First of all, let's look at the theoretical data. According to Intel presentations, “the delay of access to remote memory is ~ 1.7x of access to local memory, and the bandwidth of local memory can be up to two times more than remote”

The real server data on the Xeon 5500 is provided in the Dell datasheet - “ local memory access latency is 70 nanoseconds, to the remote, 100 nanoseconds (ie, ~ 1.4 times), the local memory bandwidth exceeds remote memory by 40% ”.



On your real system, these approximate data can be obtained using the free Microsoft Sysinternals utility CoreInfo , which estimates the relative “cost” of memory access for different NUMA nodes. The result, of course, is very approximate, but some conclusions are worth making.

Coreinfo result example:

 Calculating Cross-NUMA Node Access Cost... Approximate Cross-NUMA Node Access Cost (relative to fastest): 00 01 00: 1.0 1.3 01: 1.2 1.0 

But the main question is how much the difference in the “cost” of access to NUMA memory will affect the performance of a real application as a whole.

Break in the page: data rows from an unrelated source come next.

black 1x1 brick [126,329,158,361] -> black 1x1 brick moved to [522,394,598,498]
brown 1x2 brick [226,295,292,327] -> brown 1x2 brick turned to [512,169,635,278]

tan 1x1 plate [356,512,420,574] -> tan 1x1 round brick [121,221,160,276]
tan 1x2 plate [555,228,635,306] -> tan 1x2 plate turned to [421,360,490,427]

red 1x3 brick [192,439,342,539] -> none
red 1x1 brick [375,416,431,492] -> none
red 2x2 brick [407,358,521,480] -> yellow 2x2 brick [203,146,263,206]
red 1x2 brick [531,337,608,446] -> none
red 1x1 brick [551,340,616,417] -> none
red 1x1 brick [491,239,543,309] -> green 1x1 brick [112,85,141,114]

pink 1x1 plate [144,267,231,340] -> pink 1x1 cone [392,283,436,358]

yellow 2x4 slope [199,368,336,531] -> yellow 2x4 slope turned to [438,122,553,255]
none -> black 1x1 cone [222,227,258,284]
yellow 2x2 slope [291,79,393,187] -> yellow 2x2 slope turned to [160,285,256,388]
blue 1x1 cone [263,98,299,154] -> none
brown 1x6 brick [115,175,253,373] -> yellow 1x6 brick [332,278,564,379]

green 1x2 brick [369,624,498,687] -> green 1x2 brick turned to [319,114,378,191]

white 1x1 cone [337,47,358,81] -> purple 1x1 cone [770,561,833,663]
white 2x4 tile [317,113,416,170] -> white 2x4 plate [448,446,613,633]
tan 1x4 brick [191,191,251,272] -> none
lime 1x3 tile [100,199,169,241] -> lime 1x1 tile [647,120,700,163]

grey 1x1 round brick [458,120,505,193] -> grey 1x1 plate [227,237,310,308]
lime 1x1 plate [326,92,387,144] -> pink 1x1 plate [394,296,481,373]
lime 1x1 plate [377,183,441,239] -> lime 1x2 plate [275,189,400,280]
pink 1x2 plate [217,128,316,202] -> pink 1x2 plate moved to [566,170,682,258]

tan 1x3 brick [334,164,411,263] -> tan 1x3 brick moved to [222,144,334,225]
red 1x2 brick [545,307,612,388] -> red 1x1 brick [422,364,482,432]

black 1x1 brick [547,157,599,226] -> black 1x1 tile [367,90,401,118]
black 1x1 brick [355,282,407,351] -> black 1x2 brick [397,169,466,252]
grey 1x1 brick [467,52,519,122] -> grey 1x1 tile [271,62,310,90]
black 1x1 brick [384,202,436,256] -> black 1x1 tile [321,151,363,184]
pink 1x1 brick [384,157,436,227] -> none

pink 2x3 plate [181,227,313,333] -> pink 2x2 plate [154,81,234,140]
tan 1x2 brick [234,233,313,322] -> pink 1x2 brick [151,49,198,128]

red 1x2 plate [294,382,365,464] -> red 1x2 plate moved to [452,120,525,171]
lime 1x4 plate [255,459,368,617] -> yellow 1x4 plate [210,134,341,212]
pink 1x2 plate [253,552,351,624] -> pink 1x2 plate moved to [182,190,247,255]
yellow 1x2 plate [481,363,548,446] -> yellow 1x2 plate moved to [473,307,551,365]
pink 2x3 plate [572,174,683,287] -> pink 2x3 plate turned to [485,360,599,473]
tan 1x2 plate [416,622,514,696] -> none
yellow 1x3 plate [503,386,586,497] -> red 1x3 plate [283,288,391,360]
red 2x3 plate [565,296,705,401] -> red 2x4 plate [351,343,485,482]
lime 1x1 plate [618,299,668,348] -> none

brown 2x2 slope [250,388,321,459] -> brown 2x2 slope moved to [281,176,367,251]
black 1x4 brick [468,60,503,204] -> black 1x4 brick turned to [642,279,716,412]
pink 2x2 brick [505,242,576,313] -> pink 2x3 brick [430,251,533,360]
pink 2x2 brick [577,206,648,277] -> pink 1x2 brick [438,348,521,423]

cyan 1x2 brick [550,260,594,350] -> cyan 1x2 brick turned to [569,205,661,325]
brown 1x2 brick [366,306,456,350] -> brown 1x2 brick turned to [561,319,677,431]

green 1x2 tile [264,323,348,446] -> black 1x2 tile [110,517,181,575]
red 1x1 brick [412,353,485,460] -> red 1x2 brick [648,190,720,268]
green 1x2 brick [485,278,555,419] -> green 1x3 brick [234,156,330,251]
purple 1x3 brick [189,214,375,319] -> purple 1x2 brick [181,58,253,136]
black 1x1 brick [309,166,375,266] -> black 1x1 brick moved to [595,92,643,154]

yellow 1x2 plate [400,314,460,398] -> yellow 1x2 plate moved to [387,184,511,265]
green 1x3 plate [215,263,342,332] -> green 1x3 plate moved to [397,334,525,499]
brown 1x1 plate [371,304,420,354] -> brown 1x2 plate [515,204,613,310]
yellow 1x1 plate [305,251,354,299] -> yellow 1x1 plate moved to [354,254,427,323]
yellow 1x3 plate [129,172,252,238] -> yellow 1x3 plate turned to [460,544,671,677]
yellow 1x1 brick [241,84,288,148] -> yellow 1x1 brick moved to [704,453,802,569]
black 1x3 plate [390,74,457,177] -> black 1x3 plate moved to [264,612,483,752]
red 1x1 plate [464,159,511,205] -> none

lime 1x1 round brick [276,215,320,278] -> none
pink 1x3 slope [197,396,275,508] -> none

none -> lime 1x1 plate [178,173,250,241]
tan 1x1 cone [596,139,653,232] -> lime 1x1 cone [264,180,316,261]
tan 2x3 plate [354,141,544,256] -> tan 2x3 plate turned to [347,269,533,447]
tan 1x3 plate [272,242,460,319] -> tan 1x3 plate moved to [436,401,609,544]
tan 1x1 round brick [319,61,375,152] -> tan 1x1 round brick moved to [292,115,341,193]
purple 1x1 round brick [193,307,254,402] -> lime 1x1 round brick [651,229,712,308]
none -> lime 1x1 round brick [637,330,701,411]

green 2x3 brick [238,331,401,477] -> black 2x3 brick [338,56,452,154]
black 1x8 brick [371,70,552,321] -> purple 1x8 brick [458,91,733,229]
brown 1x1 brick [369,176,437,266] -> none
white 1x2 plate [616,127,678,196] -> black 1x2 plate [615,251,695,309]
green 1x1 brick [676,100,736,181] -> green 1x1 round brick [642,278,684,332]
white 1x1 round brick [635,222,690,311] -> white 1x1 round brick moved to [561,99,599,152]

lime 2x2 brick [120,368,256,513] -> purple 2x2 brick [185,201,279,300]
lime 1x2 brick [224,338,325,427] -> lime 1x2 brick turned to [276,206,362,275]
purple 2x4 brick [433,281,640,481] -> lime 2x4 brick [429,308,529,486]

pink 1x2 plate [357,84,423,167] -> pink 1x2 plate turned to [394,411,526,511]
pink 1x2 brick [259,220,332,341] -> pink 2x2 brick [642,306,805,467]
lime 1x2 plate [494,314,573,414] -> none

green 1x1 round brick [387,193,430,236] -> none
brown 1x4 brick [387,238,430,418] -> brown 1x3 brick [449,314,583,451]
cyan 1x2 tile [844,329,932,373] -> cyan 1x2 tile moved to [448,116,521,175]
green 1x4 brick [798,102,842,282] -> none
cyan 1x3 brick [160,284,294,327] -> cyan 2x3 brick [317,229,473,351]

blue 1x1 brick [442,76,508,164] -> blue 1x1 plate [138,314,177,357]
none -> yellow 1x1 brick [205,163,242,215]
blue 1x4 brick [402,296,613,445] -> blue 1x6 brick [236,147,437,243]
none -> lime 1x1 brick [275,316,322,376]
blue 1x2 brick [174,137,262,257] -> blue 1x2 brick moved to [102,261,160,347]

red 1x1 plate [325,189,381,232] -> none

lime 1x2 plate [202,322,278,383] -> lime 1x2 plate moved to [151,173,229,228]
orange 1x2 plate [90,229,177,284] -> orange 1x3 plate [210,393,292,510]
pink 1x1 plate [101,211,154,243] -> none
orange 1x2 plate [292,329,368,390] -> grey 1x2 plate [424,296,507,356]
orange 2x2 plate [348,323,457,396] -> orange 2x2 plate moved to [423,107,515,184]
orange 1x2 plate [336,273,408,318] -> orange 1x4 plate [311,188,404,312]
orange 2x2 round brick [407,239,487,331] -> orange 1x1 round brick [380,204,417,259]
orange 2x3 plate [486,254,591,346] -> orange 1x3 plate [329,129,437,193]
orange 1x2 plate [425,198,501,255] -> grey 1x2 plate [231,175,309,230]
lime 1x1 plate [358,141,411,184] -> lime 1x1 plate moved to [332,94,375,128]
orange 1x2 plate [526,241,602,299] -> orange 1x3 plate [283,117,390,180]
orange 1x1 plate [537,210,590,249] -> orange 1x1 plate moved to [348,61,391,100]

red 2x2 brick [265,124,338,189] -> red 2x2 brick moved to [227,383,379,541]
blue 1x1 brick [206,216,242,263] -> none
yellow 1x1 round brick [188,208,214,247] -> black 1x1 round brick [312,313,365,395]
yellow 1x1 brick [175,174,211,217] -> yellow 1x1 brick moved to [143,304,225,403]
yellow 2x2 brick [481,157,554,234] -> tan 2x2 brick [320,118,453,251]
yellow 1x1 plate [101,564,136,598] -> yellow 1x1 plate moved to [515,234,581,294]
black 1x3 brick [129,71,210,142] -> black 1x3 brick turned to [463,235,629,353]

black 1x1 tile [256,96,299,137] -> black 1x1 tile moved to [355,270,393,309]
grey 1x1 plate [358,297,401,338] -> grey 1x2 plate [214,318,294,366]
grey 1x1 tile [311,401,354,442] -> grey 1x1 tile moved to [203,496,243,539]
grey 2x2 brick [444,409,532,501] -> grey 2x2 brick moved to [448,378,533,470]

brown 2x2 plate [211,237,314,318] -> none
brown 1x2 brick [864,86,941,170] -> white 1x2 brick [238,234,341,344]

In preparing this article, I came across a very interesting post by SQL specialist Linchi Shea, assessing the impact of NUMA on SQL Server performance.

The measurements were carried out on the HP ProLiant 360 G7 with two Intel Xeon X5690s, giving a total of 12 processors (24 logical CPUs) and were a comparison of two scenarios of Microsoft SQL Server 2008 R2 Enterprise X64:

1. Use only local memory (all requests are processed on the first NUMA node, in memory of which lies the test table)
2. Using remote memory only (all requests are processed on the second NUMA node, using the same table in the first node's memory.

The test is performed exclusively technically competently, so there is no reason to doubt its authenticity. For details, refer to the original post Linchi (in English).

Here I will give the results - an estimate of the amount of request processing in time for both scenarios:





As you can see, the difference is just over 5%! The result is pleasantly amazing. And this is the case of the maximum difference achieved with 32 simultaneously running threads with queries (with a different number of threads the difference is even smaller).



So is it necessary to optimize for NUMA? I will come from afar. Although I do not have time to clean the house, but I have time to read the cleaning tips :). And one of the useful tips I have seen is that in order to get out less, you need to avoid potential confusion, for which purpose try to keep all things as close as possible to their place of use.



Now replace “things” with “data”, and “apartment” with “program” and see one of the ways to achieve order in your programs. But this is exactly the NUMA optimization that you have just read about.